USD/CAD is a little heavy at the Tokyo open, turning red on the day and testing 1.26 at the time of writing, down from a rollover high of 1.2634 in early Asia.

 

In general, it's been a story about the US dollar at the start of the week, which is now regaining some ground. In the case of the CAD, oil prices have stabilized as well, bolstering the loonie as investors anticipate Wednesday's inflation report.

 

Investors will be watching the March Consumer Price Index for guidance on whether the Bank of Canada will continue to tighten policy following last week's half-point move to 1%. This was the central bank's largest single increase in more over two decades, and it was implemented in an attempt to rein in inflation.

 

"We expect March CPI to rise to 6.1 percent year on year, with prices rising 0.9 percent month on month," TD Securities analysts noted. "Energy will be the primary driver, with an increase of 11% in gasoline and another large contribution from food.

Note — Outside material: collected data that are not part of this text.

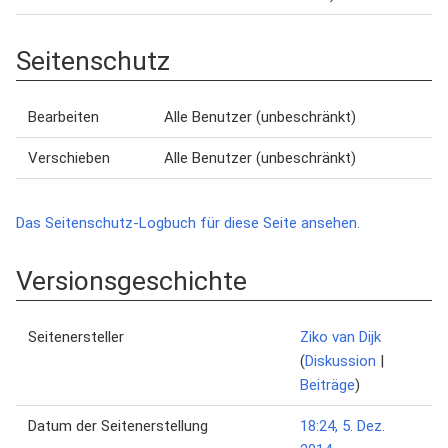
Seitenschutz
Bearbeiten
Alle Benutzer (unbeschränkt)
Verschieben
Alle Benutzer (unbeschränkt)
Das Seitenschutz-Logbuch für diese Seite ansehen.
Versionsgeschichte
Seitenersteller
Ziko van Dijk
(
Diskussion
|
Beiträge
)
Datum der Seitenerstellung
18:24, 5. Dez.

Automobiles, clothing, and shelter should contribute to the ex. food/energy aggregate's strength, while the Bank of Canada's core inflation measures should average 3.6 percent y/y," according to TDS analysts.

US Oil Prices Increase

Meanwhile, West Texas Intermediate (WTI) crude oil finished higher on Monday as concerns about Chinese demand amid Covid-19 lockdowns were countered by supply problems in Libya. Futures finished +1.2 percent higher at $108.21 a barrel as a result of the Libyan outages, which have heightened concerns about global supply constraints. The country's National Oil Corporation announced force majeure at an export port following the shutdown of the country's main oil field due to demonstrations over cancelled elections.

 

In thin trade, the dollar strengthened to a new two-year high, tracking higher US Treasury yields. Investors are reinvesting in the dollar and bracing for several Federal Reserve rate hikes of half a percentage point.

 

The US rate futures market has priced in a 96 percent probability of a 50 basis point tightening at the Federal Reserve's May meeting and approximately 215 basis points in cumulative rate rises in 2022, allowing for enough speculative positioning into the greenback. Meanwhile, the benchmark 10-year US Treasury yield reached a three-year high of 2.884 percent.